→ Task requirements
Reproduce the passage below about middle age and crankiness word for word, in full.

→ Page text
+++++
I don’t really think Dave’s jealous of childless people. He’s roughly my age and, like me, probably had his fun until it wasn’t fun anymore. I also don’t think he hates brunch –  he’s just projecting his anger on an often mediocre culinary pastime. How’d I draw this conclusion? I’ve detected the same anger in myself.

It’s nice if hitting your forties makes you introspective, but it can also make you a crank.      Realizing more days are behind you then ahead, a middle-aged myopia threatens to set in. You become territorial, parochial and start pining over a nostalgized past. It’s no accident people are more conservative by the time their AARP card arrives. Now young people are starting to bewilder me, forcing me to install an Urban Dictionary app on my phone so I can understand what the hell they’re talking about.
+++++
→ Raw records
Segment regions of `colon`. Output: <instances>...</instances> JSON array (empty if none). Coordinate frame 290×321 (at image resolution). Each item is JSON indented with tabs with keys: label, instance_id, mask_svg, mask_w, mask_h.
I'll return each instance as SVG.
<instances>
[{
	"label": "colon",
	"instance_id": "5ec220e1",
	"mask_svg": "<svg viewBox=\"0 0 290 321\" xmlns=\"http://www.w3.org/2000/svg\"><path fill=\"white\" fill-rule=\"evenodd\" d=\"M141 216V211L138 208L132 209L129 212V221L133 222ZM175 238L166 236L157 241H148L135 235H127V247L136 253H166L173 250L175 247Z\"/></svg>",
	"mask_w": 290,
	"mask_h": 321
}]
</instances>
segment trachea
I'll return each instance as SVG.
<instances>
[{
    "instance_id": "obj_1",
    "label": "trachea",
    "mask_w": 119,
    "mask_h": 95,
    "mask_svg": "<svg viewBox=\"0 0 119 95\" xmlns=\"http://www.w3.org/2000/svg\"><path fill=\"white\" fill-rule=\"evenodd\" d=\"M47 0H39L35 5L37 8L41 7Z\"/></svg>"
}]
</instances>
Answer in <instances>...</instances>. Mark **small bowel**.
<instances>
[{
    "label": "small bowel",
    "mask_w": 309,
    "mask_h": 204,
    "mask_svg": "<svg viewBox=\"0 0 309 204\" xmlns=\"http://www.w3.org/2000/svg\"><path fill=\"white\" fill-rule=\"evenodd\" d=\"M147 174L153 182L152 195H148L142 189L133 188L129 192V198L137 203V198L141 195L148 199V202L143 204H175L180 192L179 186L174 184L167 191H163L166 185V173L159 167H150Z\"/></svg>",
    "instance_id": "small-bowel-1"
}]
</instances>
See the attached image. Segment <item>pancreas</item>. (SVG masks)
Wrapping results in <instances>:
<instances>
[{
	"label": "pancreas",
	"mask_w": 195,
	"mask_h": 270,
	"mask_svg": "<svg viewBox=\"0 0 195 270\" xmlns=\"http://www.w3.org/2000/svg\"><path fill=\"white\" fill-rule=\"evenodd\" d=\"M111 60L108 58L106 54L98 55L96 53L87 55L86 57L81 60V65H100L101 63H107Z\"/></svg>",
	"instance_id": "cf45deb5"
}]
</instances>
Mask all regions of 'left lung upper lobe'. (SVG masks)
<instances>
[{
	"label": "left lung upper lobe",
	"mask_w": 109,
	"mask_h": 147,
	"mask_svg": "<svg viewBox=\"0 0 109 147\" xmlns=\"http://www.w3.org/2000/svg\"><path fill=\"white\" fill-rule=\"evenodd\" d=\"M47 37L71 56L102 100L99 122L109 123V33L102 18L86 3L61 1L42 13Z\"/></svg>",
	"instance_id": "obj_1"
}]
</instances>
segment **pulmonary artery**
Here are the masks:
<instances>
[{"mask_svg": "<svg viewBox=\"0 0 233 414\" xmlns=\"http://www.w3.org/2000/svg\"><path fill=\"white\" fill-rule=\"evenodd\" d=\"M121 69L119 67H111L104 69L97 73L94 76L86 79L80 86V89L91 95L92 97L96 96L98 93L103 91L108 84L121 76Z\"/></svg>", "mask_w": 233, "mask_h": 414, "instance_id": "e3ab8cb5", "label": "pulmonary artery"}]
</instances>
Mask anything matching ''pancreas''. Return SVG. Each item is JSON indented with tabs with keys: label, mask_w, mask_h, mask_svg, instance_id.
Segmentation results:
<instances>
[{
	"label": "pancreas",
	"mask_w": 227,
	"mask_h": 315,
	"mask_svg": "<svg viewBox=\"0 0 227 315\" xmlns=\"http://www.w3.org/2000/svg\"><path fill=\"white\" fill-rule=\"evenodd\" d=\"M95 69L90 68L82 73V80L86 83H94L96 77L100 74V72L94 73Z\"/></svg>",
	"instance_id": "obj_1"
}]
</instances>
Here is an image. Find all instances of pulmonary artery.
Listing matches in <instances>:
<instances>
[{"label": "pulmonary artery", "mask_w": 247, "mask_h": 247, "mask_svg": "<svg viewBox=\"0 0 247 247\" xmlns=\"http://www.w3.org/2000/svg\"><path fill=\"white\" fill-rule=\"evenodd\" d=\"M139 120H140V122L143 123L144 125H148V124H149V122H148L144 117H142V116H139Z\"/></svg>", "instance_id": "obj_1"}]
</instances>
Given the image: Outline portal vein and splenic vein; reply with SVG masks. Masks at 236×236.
+++++
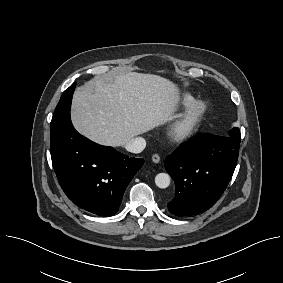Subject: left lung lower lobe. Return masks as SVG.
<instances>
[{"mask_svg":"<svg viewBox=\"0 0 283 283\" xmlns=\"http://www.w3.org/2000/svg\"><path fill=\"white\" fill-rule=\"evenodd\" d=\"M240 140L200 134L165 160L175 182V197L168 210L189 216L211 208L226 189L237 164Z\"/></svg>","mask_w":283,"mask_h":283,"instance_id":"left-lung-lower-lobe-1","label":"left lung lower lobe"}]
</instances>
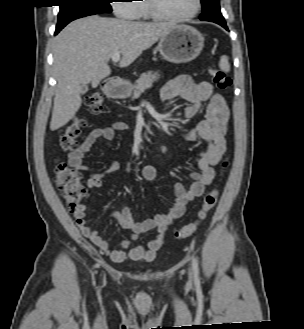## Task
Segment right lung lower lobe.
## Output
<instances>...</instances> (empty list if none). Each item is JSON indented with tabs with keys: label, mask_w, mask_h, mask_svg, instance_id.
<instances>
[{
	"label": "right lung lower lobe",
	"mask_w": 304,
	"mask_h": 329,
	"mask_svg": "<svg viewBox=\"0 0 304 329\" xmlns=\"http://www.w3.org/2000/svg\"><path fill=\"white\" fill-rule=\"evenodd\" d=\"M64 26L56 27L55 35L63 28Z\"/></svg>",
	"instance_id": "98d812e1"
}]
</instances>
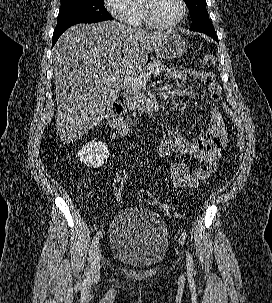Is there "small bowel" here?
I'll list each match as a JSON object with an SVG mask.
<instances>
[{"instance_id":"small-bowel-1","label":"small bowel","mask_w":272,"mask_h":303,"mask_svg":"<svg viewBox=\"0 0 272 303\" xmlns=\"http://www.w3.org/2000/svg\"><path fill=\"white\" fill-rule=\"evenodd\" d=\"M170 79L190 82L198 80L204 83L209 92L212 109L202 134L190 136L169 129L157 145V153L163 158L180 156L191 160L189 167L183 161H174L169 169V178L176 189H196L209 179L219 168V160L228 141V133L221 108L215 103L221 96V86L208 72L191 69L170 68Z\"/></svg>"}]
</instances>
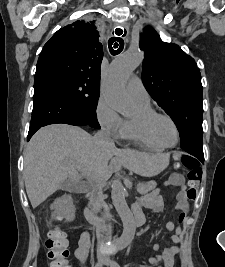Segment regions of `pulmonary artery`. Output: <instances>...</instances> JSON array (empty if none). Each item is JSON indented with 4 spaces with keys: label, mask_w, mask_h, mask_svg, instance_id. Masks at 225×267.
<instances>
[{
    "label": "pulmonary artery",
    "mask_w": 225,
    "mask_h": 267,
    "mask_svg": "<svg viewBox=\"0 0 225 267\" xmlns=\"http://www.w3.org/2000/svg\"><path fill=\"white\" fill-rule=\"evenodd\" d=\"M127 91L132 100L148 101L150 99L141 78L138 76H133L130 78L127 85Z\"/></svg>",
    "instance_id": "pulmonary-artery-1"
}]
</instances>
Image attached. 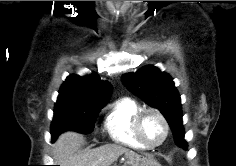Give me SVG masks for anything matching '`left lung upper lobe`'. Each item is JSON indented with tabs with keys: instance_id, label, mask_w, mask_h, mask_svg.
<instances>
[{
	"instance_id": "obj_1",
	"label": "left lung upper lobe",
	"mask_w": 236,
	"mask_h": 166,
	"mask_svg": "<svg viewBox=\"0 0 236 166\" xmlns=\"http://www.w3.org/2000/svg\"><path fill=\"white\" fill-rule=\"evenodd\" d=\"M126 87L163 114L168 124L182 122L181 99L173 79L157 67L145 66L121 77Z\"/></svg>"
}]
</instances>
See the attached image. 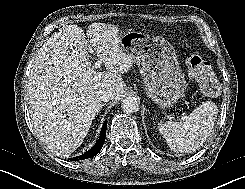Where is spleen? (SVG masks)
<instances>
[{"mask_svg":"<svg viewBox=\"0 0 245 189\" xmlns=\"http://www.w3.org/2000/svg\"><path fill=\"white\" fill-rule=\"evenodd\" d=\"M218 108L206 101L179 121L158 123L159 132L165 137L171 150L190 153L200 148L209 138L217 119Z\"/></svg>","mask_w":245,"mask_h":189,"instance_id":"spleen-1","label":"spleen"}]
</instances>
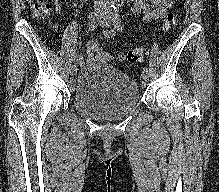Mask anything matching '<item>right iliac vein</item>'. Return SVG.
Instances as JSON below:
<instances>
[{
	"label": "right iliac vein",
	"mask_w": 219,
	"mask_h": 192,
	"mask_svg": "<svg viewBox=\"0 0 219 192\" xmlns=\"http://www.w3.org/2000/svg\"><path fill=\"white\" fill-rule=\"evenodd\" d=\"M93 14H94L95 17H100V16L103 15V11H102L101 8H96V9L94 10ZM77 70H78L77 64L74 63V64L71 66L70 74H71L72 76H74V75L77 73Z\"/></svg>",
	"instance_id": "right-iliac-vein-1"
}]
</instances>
+++++
→ Response
I don’t really think Dave’s jealous of childless people. He’s roughly my age and, like me, probably had his fun until it wasn’t fun anymore. I also don’t think he hates brunch –  he’s just projecting his anger on an often mediocre culinary pastime. How’d I draw this conclusion? I’ve detected the same anger in myself.

It’s nice if hitting your forties makes you introspective, but it can also make you a crank.      Realizing more days are behind you then ahead, a middle-aged myopia threatens to set in. You become territorial, parochial and start pining over a nostalgized past. It’s no accident people are more conservative by the time their AARP card arrives. Now young people are starting to bewilder me, forcing me to install an Urban Dictionary app on my phone so I can understand what the hell they’re talking about.